Aku punya Bude di Surabaya,” kataku.
“Oh
ya?”
Semakin lama kami mengobrol, semakin kami
menemukan banyak kebetulan. Hingga akhirnya aku mengajaknya masuk ke dalam
rumah. Kami bercerita tentang kegiatan Eiffel sehari-hari ketika di New York.

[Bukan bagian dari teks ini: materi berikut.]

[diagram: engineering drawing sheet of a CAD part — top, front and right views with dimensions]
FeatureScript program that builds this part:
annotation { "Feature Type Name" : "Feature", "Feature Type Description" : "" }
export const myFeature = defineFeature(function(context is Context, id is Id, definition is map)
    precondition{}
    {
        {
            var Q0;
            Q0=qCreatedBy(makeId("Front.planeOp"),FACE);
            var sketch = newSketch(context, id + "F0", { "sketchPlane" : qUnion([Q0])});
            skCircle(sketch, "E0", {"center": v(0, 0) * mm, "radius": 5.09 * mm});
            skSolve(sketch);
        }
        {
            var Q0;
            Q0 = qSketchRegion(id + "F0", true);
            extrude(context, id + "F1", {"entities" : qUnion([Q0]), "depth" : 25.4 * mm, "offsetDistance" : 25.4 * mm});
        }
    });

Aku baru tahu bahwa Eiffel bisa naik sepeda kecil dengan roda tambahan.
Kami
juga membicarakan rumah kakak perempuan ibuku di Surabaya yang letaknya hanya
lima kilometer dari rumah Serenina. Lalu dia bercerita tentang asal-usul
persahabatan Rajendra dengan adiknya yang bernama Karenina yang sedang
melanjutkan kuliah S3-nya di Jepang. Dia bercerita tentang rencana liburannya
di Surabaya dan aku bertanya dengan rasa ingin tahu yang besar tentang
asal-usul nama makanan ‘tempe penyet’, apa itu hewan ‘suro’, mengapa aku harus
mengunjungi Jembatan Suramadu yang dia rasa bisa menjadi objek pemotretanku, bangunan-bangunan
tua di sana sehingga Surabaya disebut sebagai Kota Pahlawan, taman-taman di
Surabaya yang menjadikan kota panas itu sebagai Kota Ramah Lingkungan se-ASEAN,
cerita lucu tentang bahasa Suroboyoan. Dan beberapa menit kemudian, aku begitu
terpengaruh untuk mengunjungi kota itu. Aku bertanya lagi tentang bagaimana dia
bisa mendapatkan kemampuan promosi wisata yang bagus seperti itu, dengan
sedikit berlinang air mata, dia menjawab, “Adikku. Dia pernah menjadi duta wisata
dan giat mempromosikan wisata Indonesia di luar negeri. Kami adalah sepasang
saudari yang saling menyayangi. Tapi, bertahun-tahun kami belum bisa bertemu,
karena dia begitu konsen dengan kuliah dan pekerjaannya di sana.” Selanjutnya cerita
menyebar tentang ibunya yang pernah menjadi partner bisnis almarhum kakak
iparku, Naftali. Tentang ayahnya yang begitu menggilai pekerjaannya hingga
jarang menyambangi rumah. Di akhir cerita, dia membuatku begitu merasakan
empati kepada adik yang diceritakannya dan sedikit merasakan ketidakberesan
dengan semasa hidup almarhum kakak iparku. Ah, tapi sudahlah, tidak baik
mengungkit-ungkit orang yang sudah tidak ada. Pikirku.
***
Ketika
aku menyerahkan segelas susu itu kepadanya, dia menggeleng.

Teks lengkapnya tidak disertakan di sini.